CONSIGNE A:
Répondez aux questions suivantes à partir de l'article sur la censure de Michel Barnier :
(i) Quel jour a eu lieu le vote de la motion de censure ?
(ii) Combien de voix ont été réunies pour contraindre le gouvernement à la démission ?
(iii) Pour la combientième fois sous la Ve République l'Assemblée nationale a-t-elle obtenu un tel résultat ?

EXTRAIT DU TEXTE:
+---+

Après la censure de Barnier, les politiques face au « chaos » qu’ils entretiennent
POLITIQUE – Tout est « chaos ». Le mot a résonné à l’infini ce mercredi 4 décembre dans l’hémicycle lors du vote crucial de la motion de censure déposée contre Michel Barnier et son gouvernement. Pour la deuxième fois de l’histoire de la Ve République, l’Assemblée nationale a contraint le Premier ministre et son gouvernement à la démission par l’addition de 331 voix du Rassemblement national et du Nouveau Front populaire. Ouvrant la voie à une période remplie d’incertitudes et sans aucune garantie que les forces en présence parviennent à s’entendre pour en sortir.

+---+

DONNÉES EXTRAITES:
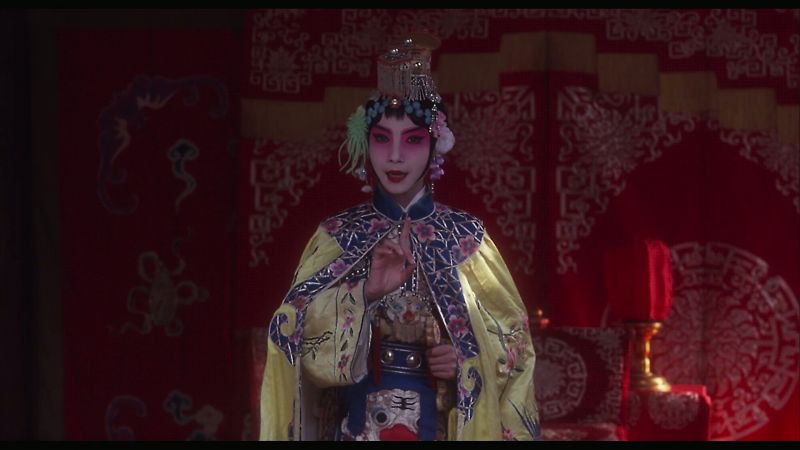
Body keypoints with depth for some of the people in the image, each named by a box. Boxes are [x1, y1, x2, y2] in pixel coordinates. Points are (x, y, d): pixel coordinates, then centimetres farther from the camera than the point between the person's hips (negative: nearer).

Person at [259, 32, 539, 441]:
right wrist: (367, 292, -24)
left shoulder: (465, 236, -2)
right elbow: (304, 342, -11)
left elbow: (513, 336, 3)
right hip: (360, 419, 0)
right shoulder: (338, 236, -2)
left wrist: (467, 359, -15)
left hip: (443, 421, 0)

+---+

CONSIGNE B: Recopiez à l'identique, dans les enregistrements, les lignes qui vont de celle contenant « right elbow: (304, 342, -11) » jusqu'à la fin des enregistrements, bornes incluses.

CORRIGÉ A:
(i) Le mercredi 4 décembre.
(ii) 331 voix, celles du Rassemblement national et du Nouveau Front populaire.
(iii) Pour la deuxième fois.

CORRIGÉ B:
right elbow: (304, 342, -11)
left elbow: (513, 336, 3)
right hip: (360, 419, 0)
right shoulder: (338, 236, -2)
left wrist: (467, 359, -15)
left hip: (443, 421, 0)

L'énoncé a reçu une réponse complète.